* [Work to be completed] Echo the data from the line with "trekking in Nepal." to the line with "Toiletries and medical kit", reproducing each line precisely as it appears.

* [Recorded information]
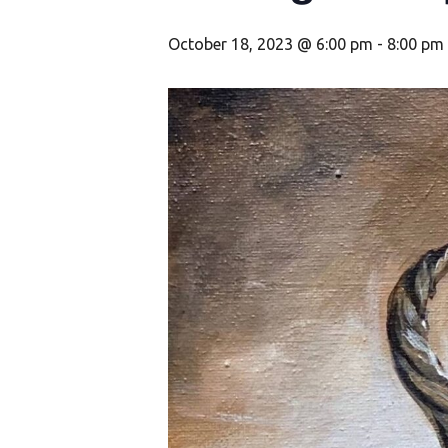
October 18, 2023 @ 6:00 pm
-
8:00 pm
* * *
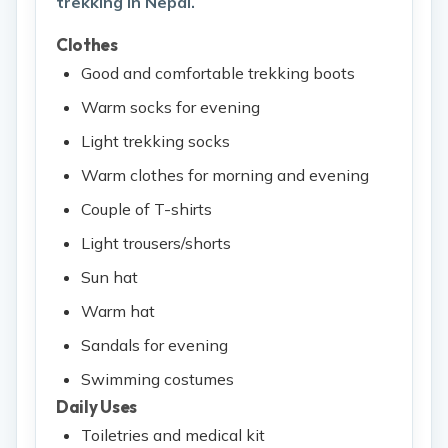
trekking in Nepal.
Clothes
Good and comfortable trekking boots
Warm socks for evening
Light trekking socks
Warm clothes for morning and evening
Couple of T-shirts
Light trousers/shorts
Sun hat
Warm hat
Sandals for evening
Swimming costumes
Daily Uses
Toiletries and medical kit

* [Output of the task]
trekking in Nepal.
Clothes
Good and comfortable trekking boots
Warm socks for evening
Light trekking socks
Warm clothes for morning and evening
Couple of T-shirts
Light trousers/shorts
Sun hat
Warm hat
Sandals for evening
Swimming costumes
Daily Uses
Toiletries and medical kit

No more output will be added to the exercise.